The Humanities in Session with Kitso Lelliott
The CHR's A.W.Mellon Artist in Residence in Image and postdoctoral fellow, Kitso Lelliott was invited by the Kunstverein Braunschweig , Germany to create a work of video installations for the exhibition, THE FACULTY OF SENSING – Thinking With, Through, and by Anton Wilhelm Amo.
The “Humanities in Session” presents a short film on Lelliott’s triple channel video installation titled, “291 years condensed into the same number or seconds [or] one day out there our paths might cross” for the exhibition, THE FACULTY OF SENSING – Thinking With, Through, and by Anton Wilhelm Amo was made by STARK & SHAKUPA. This short film compels us to consider what it would mean to reflect on the artist’s discussion and performance about a video work in progress; a work incomplete, not yet exhibited. Lelliott’s reflections in the film travel over the difficulties of thinking departures, returns, foreclosures and the permeability of binary categories.
WATCH THE FILM
The curators’ brief to invited artists for the exhibition
With this project, we are embarking on deliberations around the politics of referencing, erasure and the canons of philosophy, as can be deduced from and through the works and life of Anton Wilhelm Amo. It goes without saying that Prof. Amo was one of the most important and consequent intellectuals of the 18th Century, whose work has been widely relegated to the extreme margins and actually into oblivion for what might be termed ‘obvious reasons’. In a 2013 essay “The Enlightenment’s ‘Race’ Problem, and Ours” for the New York Times’ philosophy page ‘The Stone’, Justin E. H. Smith wonders how and why philosophers like Immanuel Kant or David Hume could afford to be so explicitly racist, at a period when a contemporary of theirs Anton Wilhelm Amo was excelling as a philosopher. The explanation for this can be found in processes of erasure in relation to what Michel-Rolph Trouillot has called ‘Silencing the Past’.
While there has been a slight resurgence of interest in Prof.
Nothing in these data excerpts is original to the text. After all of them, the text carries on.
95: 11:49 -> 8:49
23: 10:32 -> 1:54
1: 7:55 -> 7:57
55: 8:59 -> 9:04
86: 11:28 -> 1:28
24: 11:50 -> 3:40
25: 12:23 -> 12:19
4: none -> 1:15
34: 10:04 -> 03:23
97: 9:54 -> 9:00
Amo in the last years, one notices that the focal points have been on his biography (which without doubt is of great interest) and a rather cynical fetishization that has to do with his Blackness versus being a philosopher.
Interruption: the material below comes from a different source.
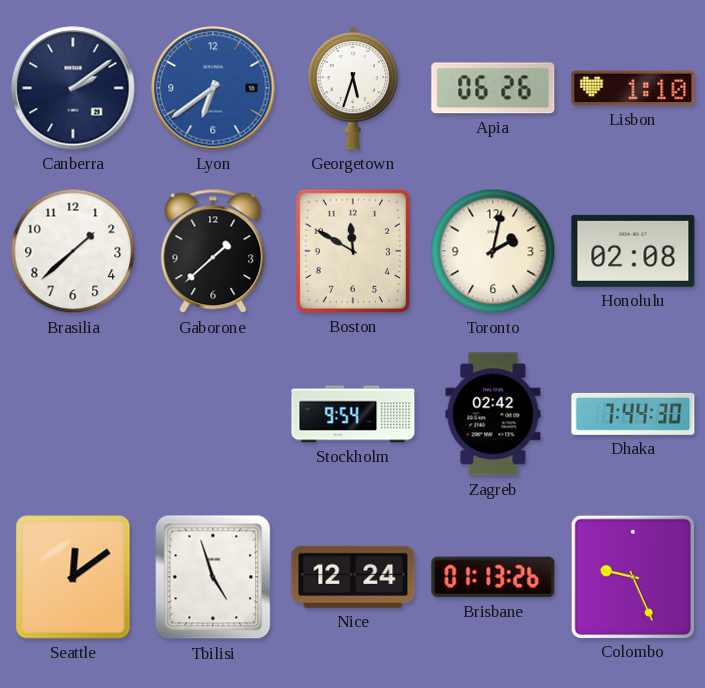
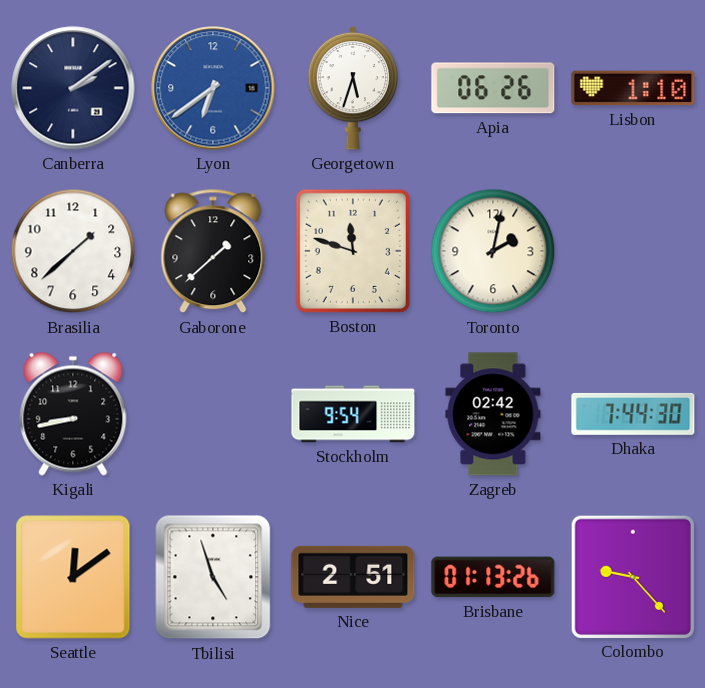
Boston: 11:50 -> 11:48
Honolulu: 02:08 -> none
Kigali: none -> 8:43
Nice: 12:24 -> 2:51
Colombo: 9:26 -> 9:23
In this project THE FACULTY OF SENSING – Thinking With, Through, and By Anton Wilhelm Amo we would like to chart a trajectory primarily on and around his philosophical and legal proposals in relation to 1. the thing itself, 2. the living body and soul discourse, 3. the legal rights of people of African origin in the 18th century as much as today, 4. transzendentale Obdachlosigkeit (Georg Lukácz, transcendental homelessness), 5. the politics of naming, as well as 6. the complex narration of the history of the Enlightenment project. All these being issues that Prof. Amo tackled in his writings like in his 1729 thesis disputation with the title De iure Maurorum in Europa (On the Right of Moors in Europe) in University of Halle, his 1734 dissertation, De Humanae mentis apatheia (On the Apathy of the Human Mind) in University of Wittenberg and his 1738 published Tractatus de arte sobrie et accurate philosophandi (Treatise on the Art of Soberly and Correctly Philosophizing). Obviously, the biography of Anton Wilhelm Amo – born in 1703 in what is today Ghana, taken as a child slave to Holland then to Braunschweig, Halle and Wittenberg , and upon increased racism fled ca 1748 to West Africa, where he died ca 1753 – cannot be separated from his work.